The creation of the Block Plan served as a direct inspiration for this idea, Richardson said, and she’s been thinking about the possibility of replicating that process since before she even became president. 

“The more that I read and learned about Colorado College, and how creative and innovative and courageous the school was… the more I wanted to be here,” Richardson said. “Right now — from the students, from the staff, from the faculty — there’s this energy and courage that our community has that I hope Project 2024 will harness.”

And just as during the implementation of the Block Plan in 1968, President Richardson believes that the chaos of 2021 provides a rare chance to truly reimagine our basic institutions. 
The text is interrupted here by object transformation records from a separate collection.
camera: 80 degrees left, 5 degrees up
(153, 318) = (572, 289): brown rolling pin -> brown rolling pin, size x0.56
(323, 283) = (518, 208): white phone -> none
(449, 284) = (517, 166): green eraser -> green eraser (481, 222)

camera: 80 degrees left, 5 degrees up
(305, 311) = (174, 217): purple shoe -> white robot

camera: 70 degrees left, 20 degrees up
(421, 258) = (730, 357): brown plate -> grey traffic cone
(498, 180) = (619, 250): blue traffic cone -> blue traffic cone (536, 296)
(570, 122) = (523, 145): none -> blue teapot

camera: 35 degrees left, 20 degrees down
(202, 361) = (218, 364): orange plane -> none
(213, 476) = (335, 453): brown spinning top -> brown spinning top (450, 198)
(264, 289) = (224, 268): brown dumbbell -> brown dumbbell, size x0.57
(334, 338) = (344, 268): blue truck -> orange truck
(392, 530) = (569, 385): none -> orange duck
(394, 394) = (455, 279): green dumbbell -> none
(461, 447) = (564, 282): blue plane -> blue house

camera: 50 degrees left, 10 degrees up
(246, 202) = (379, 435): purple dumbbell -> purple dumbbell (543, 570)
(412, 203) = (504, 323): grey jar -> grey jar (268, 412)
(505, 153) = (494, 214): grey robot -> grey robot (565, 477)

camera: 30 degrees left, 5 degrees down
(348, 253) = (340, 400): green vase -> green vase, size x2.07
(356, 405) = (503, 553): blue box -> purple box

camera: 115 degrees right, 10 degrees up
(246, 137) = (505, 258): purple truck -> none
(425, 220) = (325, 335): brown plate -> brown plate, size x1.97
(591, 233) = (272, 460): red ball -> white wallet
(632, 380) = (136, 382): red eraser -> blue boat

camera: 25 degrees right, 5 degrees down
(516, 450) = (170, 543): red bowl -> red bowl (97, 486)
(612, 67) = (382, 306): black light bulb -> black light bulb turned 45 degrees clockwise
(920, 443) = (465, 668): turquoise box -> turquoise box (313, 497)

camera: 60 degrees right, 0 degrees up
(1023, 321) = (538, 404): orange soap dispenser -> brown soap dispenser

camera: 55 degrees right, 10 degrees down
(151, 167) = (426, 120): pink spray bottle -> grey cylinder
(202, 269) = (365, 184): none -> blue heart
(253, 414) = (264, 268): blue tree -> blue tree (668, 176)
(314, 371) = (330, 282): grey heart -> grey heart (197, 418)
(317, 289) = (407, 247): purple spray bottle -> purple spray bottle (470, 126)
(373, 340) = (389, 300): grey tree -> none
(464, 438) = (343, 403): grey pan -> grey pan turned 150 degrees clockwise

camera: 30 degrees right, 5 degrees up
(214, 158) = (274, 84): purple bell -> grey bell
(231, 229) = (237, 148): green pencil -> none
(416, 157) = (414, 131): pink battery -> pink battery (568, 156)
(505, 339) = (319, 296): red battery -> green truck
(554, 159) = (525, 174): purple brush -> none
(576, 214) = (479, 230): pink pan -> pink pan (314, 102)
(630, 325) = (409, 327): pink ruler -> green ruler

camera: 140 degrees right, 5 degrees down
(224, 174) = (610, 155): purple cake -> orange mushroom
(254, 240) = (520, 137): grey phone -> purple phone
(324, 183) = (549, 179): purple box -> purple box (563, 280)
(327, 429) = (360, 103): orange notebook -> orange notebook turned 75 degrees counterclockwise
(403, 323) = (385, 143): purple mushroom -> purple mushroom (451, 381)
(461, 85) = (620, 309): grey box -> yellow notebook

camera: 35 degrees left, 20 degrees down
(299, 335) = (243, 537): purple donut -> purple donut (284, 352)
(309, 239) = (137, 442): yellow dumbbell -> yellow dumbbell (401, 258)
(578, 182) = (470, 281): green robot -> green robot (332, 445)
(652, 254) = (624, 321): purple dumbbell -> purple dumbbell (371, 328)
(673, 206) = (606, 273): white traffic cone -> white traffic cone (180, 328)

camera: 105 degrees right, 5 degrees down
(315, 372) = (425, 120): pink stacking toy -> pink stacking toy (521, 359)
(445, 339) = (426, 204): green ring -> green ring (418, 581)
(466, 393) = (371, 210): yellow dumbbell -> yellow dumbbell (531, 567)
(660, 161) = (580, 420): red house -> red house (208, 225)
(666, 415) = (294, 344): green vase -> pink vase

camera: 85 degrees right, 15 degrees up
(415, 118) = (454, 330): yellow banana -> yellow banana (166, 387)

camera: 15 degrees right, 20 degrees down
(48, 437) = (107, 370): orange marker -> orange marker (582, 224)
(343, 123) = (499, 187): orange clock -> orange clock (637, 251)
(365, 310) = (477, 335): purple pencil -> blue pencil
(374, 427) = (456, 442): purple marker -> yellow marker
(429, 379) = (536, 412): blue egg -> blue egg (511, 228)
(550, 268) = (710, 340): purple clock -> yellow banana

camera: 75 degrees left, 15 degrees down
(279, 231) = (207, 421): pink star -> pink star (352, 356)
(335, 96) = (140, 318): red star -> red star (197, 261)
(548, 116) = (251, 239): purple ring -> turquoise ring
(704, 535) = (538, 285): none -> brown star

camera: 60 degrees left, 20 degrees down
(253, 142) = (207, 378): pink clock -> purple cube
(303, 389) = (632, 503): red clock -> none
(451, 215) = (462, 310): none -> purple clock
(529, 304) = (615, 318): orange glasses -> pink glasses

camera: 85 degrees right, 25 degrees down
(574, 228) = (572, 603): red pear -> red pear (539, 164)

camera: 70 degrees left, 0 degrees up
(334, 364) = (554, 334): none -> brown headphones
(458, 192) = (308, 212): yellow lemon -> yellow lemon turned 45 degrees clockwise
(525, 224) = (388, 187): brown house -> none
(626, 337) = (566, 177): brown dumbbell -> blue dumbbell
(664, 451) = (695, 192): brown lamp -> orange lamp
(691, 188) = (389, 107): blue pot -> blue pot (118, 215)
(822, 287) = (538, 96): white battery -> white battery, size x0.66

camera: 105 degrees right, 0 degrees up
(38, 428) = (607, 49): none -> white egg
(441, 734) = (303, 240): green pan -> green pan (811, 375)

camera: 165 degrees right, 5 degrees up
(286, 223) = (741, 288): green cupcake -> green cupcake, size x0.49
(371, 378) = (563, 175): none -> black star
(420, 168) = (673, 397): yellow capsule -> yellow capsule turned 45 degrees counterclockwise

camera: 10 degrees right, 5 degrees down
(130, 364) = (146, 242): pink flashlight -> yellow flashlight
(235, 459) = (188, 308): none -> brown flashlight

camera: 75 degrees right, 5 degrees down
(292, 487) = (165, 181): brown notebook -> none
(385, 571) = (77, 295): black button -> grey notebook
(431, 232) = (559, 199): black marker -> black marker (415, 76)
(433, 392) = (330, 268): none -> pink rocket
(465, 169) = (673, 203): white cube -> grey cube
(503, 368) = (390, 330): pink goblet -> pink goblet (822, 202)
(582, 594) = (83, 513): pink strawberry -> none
“This is a period that doesn’t come along very often, where people are questioning everything,” President Richardson said. “And the window to take advantage of that will close very quickly.” 

Despite the continuing pandemic, the difficulty of readjusting to campus life, and the endless line of disturbing current events, President Richardson said she believes that times of chaos offer an opportunity to rethink everything we thought was already settled. 

“It’s not my vision,” Richardson said when asked about her vision for Project 2024. “It shouldn’t be a top-down thing.” 

Community discussion and ideas from every part of campus are central to this project, and its ultimate goal is to cultivate a wide-ranging conversation about how the school could work better in the future. 

“Let’s open up these conversations, and then we’ll see what happens,” Richardson said. “It could be anything.”